I believe this was done, thinking I would ask her to preside at
the meeting, or convention. I was glad to see her and asked her to conduct
a parliamentary drill. She came to me privately and asked me to
state to the convention that the W. C. T. U. knew nothing about the
smashing at Kiowa and was not responsible for this act of mine. I did
so, saying the "honor of smashing the saloons at Kiowa would have to
be ascribed to myself alone, as the W. C. T. U. did not wish any of it. So
far as Sister Hutchinson, who is, and has been the president for some time,
is concerned, I believe her to be a conscientious woman, and whose heart
is in the right place. She and I have been the best of friends and love
each other, and she has often defended me and spoken well of my work.
But I think the W. C. T. U. would be much more effective under her
management, if she had understood that Stanley, the republican governor,
wished to handicap her in her prohibition work when he appointed
her husband as physician in the reformatory at Hutchinson, Kansas. Be
it said to the credit of this christian physician he never used alcohol in
his practice. And perhaps other bearings have prevented her from seeing
that the republican pressure has injured our work more than anything
else in Kansas. Many of the wives of these political wire-pullers
are prominent in the Union. A W. C. T. U. must of necessity be a
prohibitionist,
for her pledge is a prohibition pledge, not a temperance one.

The Free Methodists, although few in number, and considered a church
of but small influence, have been a great power in reform. They were
the abolitionists of negro slavery to a man, and now they are the
abolitionists of the liquor curse to a man. They were also my friends
in this smashing. Father Wright and Bro. Atwood were at the convention
I speak of. Father Wright, who has been an old soldier for the
defence of Truth for many years said to me: "Never mind, Sister Nation,
when they see the way the cat jumps, you will have plenty of friends."
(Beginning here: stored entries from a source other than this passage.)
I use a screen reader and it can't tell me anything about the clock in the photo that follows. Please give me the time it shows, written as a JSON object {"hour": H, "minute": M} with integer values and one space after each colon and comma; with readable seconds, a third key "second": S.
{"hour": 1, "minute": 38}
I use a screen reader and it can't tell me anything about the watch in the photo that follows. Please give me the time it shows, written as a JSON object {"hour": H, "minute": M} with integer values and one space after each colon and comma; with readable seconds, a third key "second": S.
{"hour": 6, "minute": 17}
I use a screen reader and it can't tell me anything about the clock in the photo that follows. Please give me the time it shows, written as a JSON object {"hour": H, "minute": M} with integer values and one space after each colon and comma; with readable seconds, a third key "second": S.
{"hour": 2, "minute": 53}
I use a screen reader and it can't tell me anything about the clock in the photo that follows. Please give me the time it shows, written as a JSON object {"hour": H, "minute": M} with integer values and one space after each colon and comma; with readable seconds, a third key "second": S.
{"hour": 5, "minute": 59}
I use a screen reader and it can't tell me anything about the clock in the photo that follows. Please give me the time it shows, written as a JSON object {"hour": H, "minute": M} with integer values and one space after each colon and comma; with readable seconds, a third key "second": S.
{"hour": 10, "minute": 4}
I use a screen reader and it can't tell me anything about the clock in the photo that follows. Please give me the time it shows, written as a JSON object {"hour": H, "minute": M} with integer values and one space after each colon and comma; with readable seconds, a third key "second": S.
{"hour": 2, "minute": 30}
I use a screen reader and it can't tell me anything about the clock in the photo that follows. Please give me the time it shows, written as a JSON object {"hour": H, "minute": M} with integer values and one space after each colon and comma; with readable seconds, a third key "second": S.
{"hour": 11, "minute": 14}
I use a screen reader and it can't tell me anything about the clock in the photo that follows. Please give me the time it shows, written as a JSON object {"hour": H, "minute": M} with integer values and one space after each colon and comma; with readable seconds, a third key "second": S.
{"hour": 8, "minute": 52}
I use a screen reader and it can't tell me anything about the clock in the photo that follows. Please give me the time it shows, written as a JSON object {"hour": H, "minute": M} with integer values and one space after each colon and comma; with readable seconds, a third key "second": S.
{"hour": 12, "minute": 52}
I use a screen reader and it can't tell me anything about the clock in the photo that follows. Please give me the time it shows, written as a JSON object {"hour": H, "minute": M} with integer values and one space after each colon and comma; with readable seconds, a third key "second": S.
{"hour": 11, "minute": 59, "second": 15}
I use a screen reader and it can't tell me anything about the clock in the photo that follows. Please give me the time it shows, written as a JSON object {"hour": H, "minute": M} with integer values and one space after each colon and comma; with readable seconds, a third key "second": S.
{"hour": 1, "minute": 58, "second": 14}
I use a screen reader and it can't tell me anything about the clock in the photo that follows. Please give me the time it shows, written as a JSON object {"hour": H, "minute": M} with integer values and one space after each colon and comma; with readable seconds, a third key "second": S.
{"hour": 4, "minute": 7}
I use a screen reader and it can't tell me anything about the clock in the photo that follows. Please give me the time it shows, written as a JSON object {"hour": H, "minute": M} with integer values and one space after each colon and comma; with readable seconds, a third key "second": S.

The ministers were also my friends and approved of the smashing. Bro.
McClain, of the Christian church, was at the convention, and he was
trying to apologize for the smashing and defend me at the same time,
he said: "We all make mistakes and crooked paths, and Sister Nation
we all know, tries to do right, and even if she did some crooked things,
all the rest of us do the same thing."

I appreciated his motive, but for the sake of others, I replied: "I
could not see that the term 'crooked' should be used. I rolled up the
rocks as STRAIGHT as I could, I placed them straight in the box, hitched
up my horse straight, drove straight to Kiowa, walked straight in the
saloon, threw straight and broke them up in the straightest manner, drove
home straight and I did not make a crooked step in smashing." This
of course was pleasantry, but it was the way I took to justify myself, as
but few seemed to see the merit or result of this crusade.